La méthode communautaire doit prévaloir dans la gouvernance économique de la zone euro.

Il convient que le Parlement européen et les parlements nationaux exercent un rôle accru dans le nouveau cadre de gouvernance économique de manière à renforcer la responsabilité démocratique. Cela passe notamment par le renforcement de l’appropriation nationale du Semestre européen et par une réforme de la conférence interparlementaire prévue à l’article 13 du pacte budgétaire visant à lui donner plus de consistance afin d’y renforcer la place des parlements et des citoyens. Pour renforcer cette appropriation, il faut que les parlements nationaux contrôlent les gouvernements nationaux et que le Parlement européen contrôle les responsables européens.

Il est possible de fusionner la fonction de président de l’Eurogroupe avec celle de commissaire aux affaires économiques et financières et, si cette fusion a lieu, il conviendra que le président de la Commission nomme ce commissaire à la vice-présidence de la Commission.

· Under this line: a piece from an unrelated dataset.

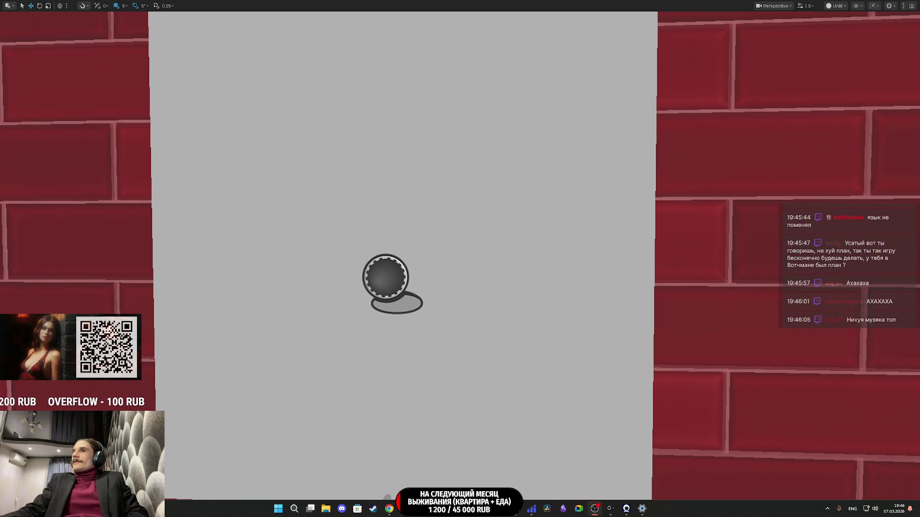
key(F11)
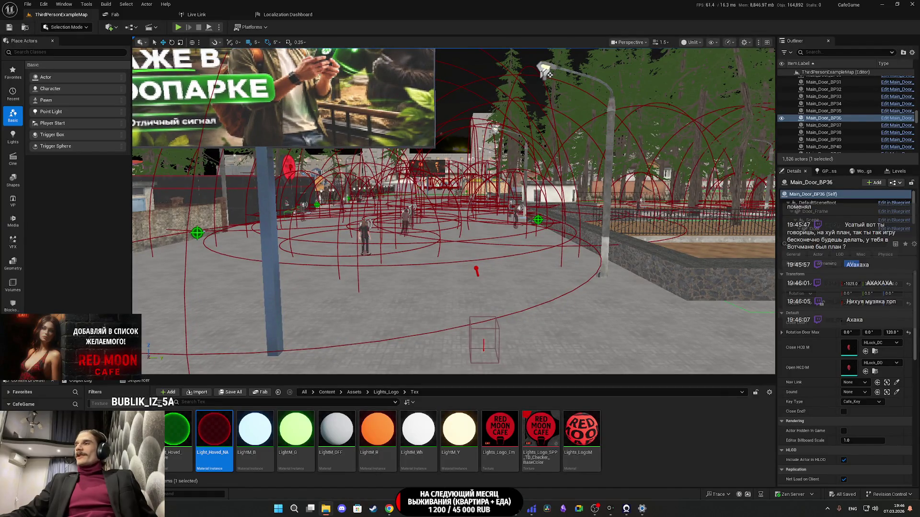
Step: Open File Explorer and go to the Загрузки (Downloads) folder
click(326, 509)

Ce ministre des finances, muni d’un département institué au sein de la Commission européenne, entièrement responsable démocratiquement, devra être doté de tous les moyens nécessaires pour appliquer et faire respecter le cadre de la gouvernance économique et optimiser la marche de la zone euro en collaboration avec les ministres des finances des États membres de la zone euro.

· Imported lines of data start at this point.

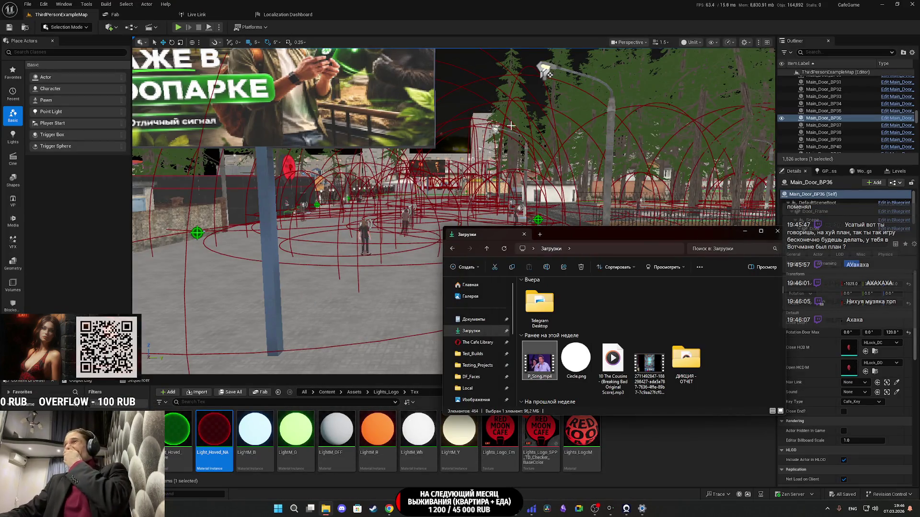
click(382, 3)
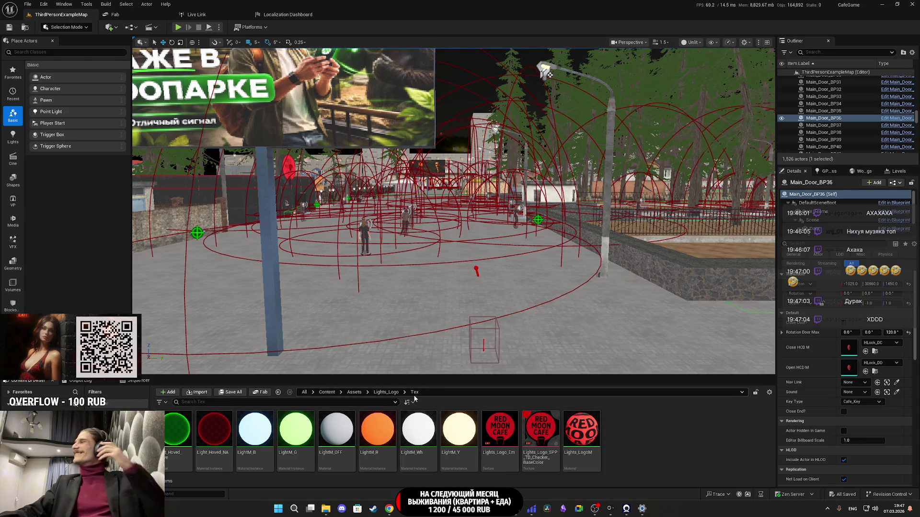
click(332, 514)
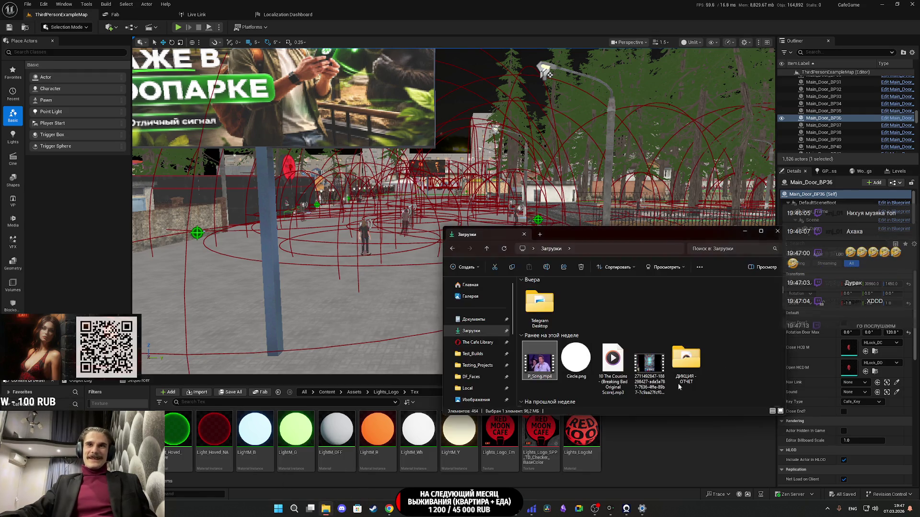
Step: Play P_Song.mp4, skip ahead, and watch it fullscreen before exiting fullscreen
double_click(540, 362)
click(319, 411)
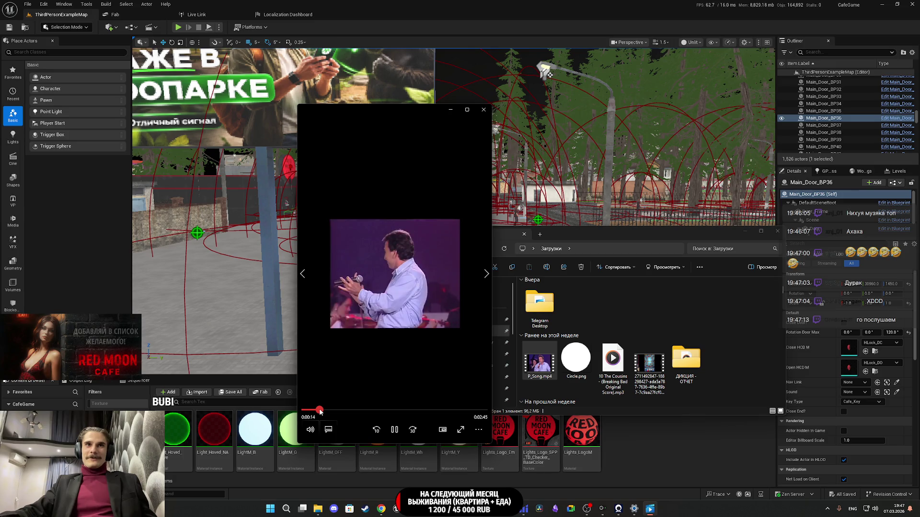
double_click(396, 310)
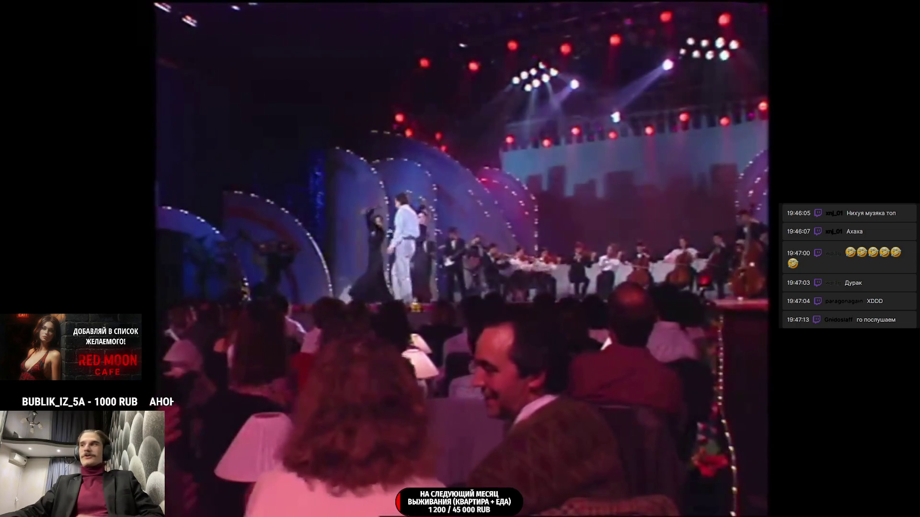
mouse_move(491, 374)
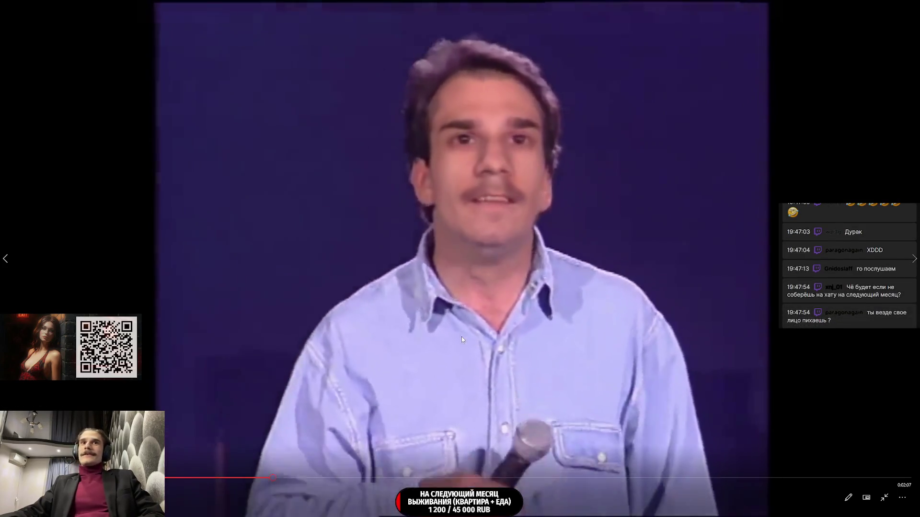
key(Escape)
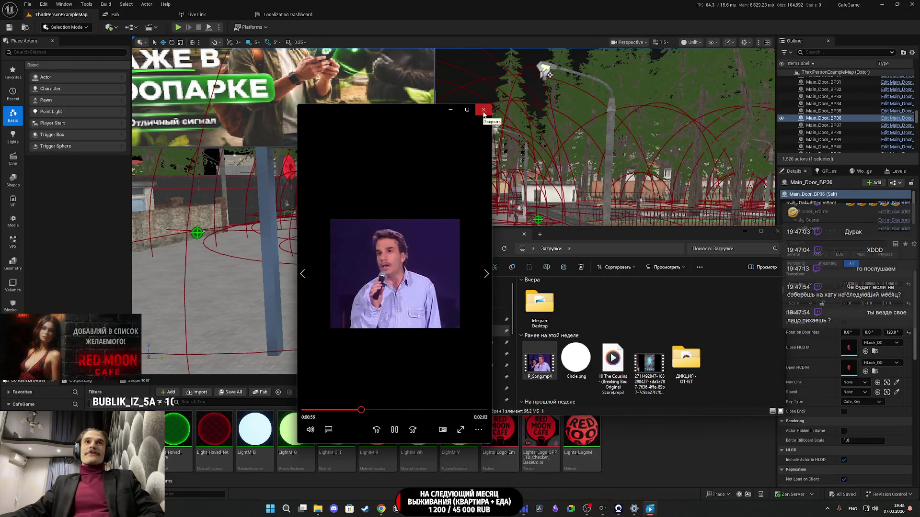
Step: Close the video player, minimize the Downloads window, and switch back to Main_Door_BP
click(483, 110)
click(745, 230)
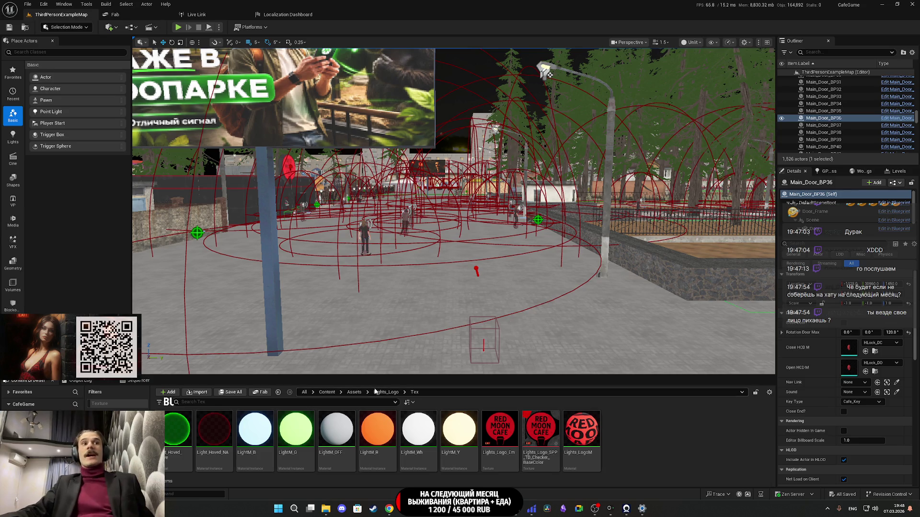
key(alt+Tab)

Il faudra que le Parlement européen revoie son règlement et son organisation pour assurer une responsabilité démocratique totale de la capacité budgétaire vis-à-vis des députés européens issus des États membres participants;

2.  invite:

   le Conseil européen à définir des orientations, à partir des éléments décrits ci-dessus, au plus tard lors de la rencontre de l’Union prévue à Rome en mars 2017, et notamment les grands axes d’une stabilisation durable et pérenne de la zone euro;
   la Commission à présenter un livre blanc, articulé autour d’un volet ambitieux sur la zone euro, et les propositions législatives correspondantes en 2017 à l’aide de tous les moyens offerts par les traités en vigueur, dont le code de convergence, le budget de la zone euro et les stabilisateurs automatiques, et à fixer un calendrier précis pour la mise en œuvre de ces mesures;

3.  se déclare prêt à achever l’examen de toutes les mesures législatives qui ne nécessitent pas de modification des traités d'ici la fin du mandat actuel de la Commission et du Parlement européen, et de préparer le terrain pour les modifications des traités nécessaires à moyen et long termes pour assurer la viabilité de la zone euro;

4.  charge son Président de transmettre la présente résolution aux présidents du Conseil européen, de la Commission, du Conseil, de l'Eurogroupe et de la Banque centrale européenne, au directeur général du Mécanisme européen de stabilité, ainsi qu'aux parlements des États membres.